Könnt ihr euch kurz selbst vorstellen und für unsere Zuhörinnen und Zuhörer kurz beschreiben, was der Zukunftsraum ist und was ihr beim Zukunftsraum so tut?
Irina Brich: Ja, gerne! Mein Name ist Irina Brich. Maren, Gabriele und ich sind zusammen das Redaktionsteam des Zukunftsraums. Der Zukunftsraum ist eine Website, die sich an Lehrkräfte richtet und ihnen einen Blick in die Zukunft von Schule in der digitalen Welt ermöglicht.

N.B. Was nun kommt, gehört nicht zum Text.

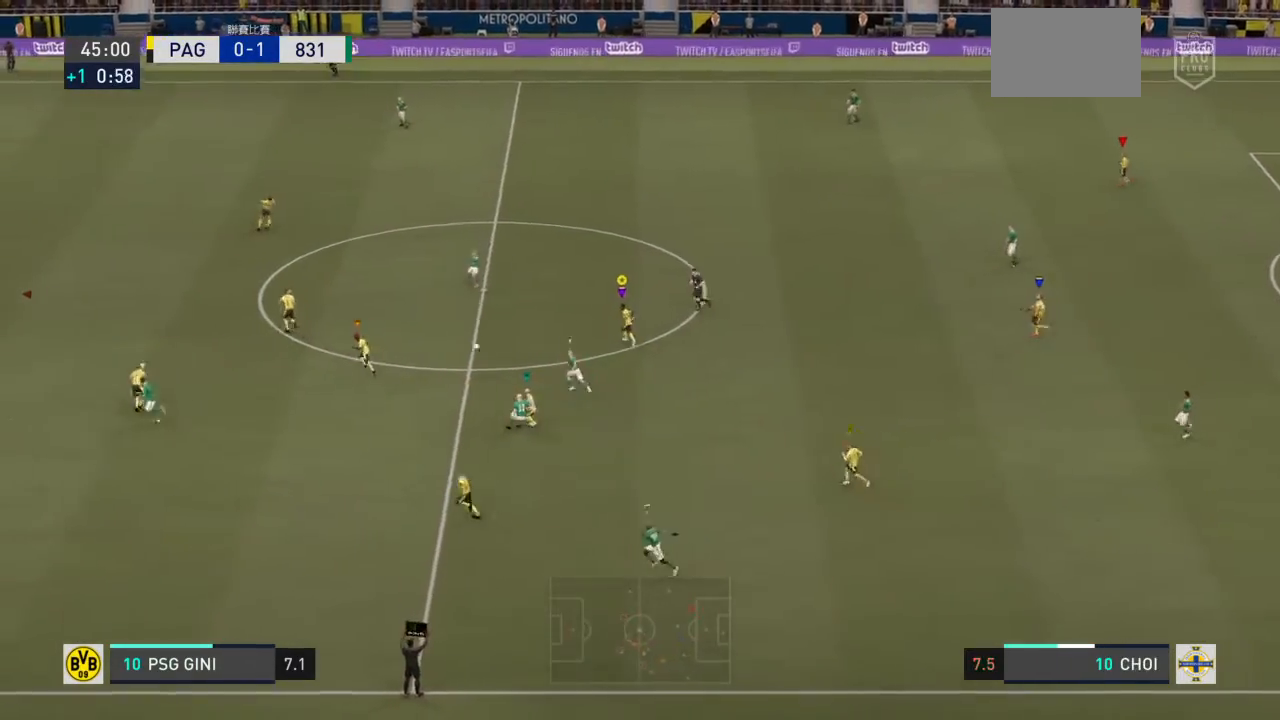
{"buttons": ["R2"], "left_stick": "up-left", "right_stick": "center", "events": [[200, "left_stick", "up-left"], [401, "L2", "up"], [434, "R2", "down"]]}
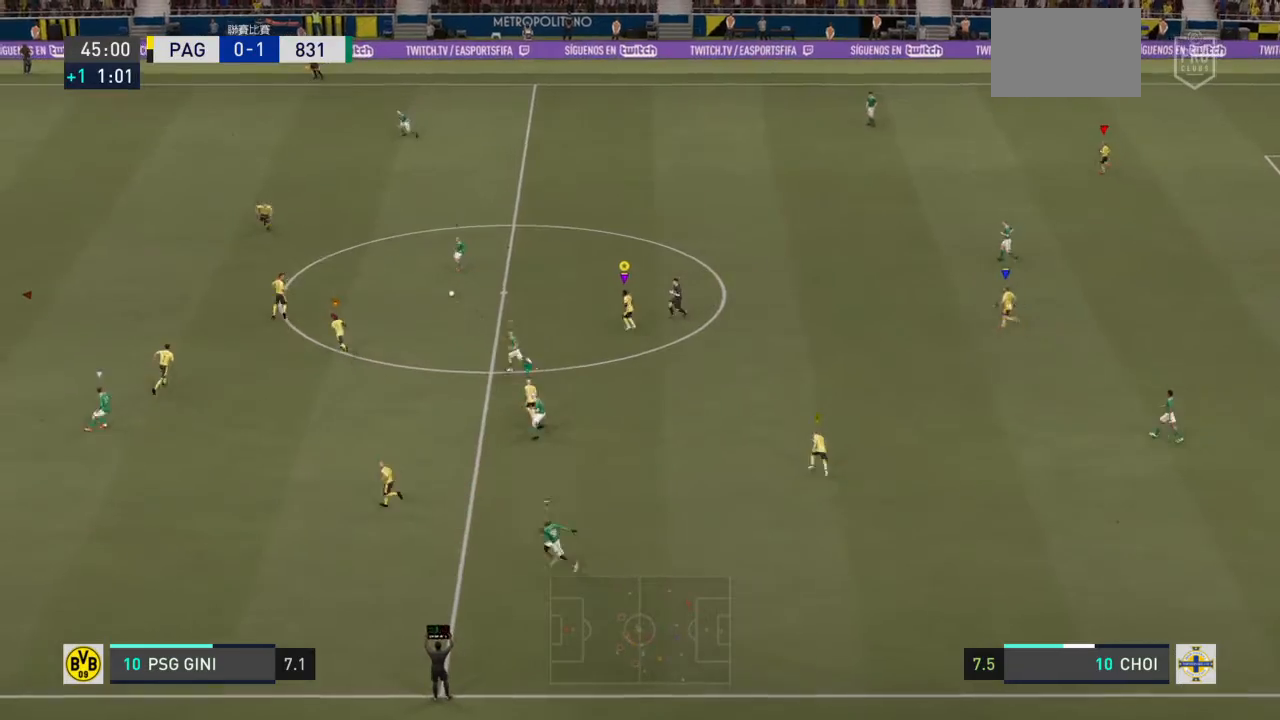
{"buttons": ["R2"], "left_stick": "up-left", "right_stick": "center", "events": []}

Sie finden den Zukunftsraum auf der lernen.digital – Webseite unter lernen.digital-slash-zukunftsraum. Als Redaktionsteam machen wir uns auf die Suche nach Praktiker:innen und Forschenden mit spannenden und passenden Themen und fragen sie, ob sie einen Inhalt für den Zukunftsraum erstellen möchten. Das kann ein Text sein, ein Interview, ein Video, wie haben hier viele verschiedene Formate. Wenn sie zusagen, begleiten wir die Autor:innen bei der Produktion der Inhalte für den Zukunftsraum. Neben den Formaten organisieren wir außerdem Online-Events, die sogenannten Community Calls.
Maren Gebhardt: Und Ich bin Maren Gebhardt. Der Zukunftsraum ist im Bereich Wissenschaftskommunikation im Kompetenzverbund lernen:digital 2023 im damaligen Bildungsministerium für Bildung und Forschung (BMBF) entstanden und gefördert von der EU. Im Kompetenzverbund geht es darum, evidenzbasiert Fortbildungen für Lehrkräfte zu entwickeln, um Lehrkräfte für eine Kultur der Digitalität vorzubereiten.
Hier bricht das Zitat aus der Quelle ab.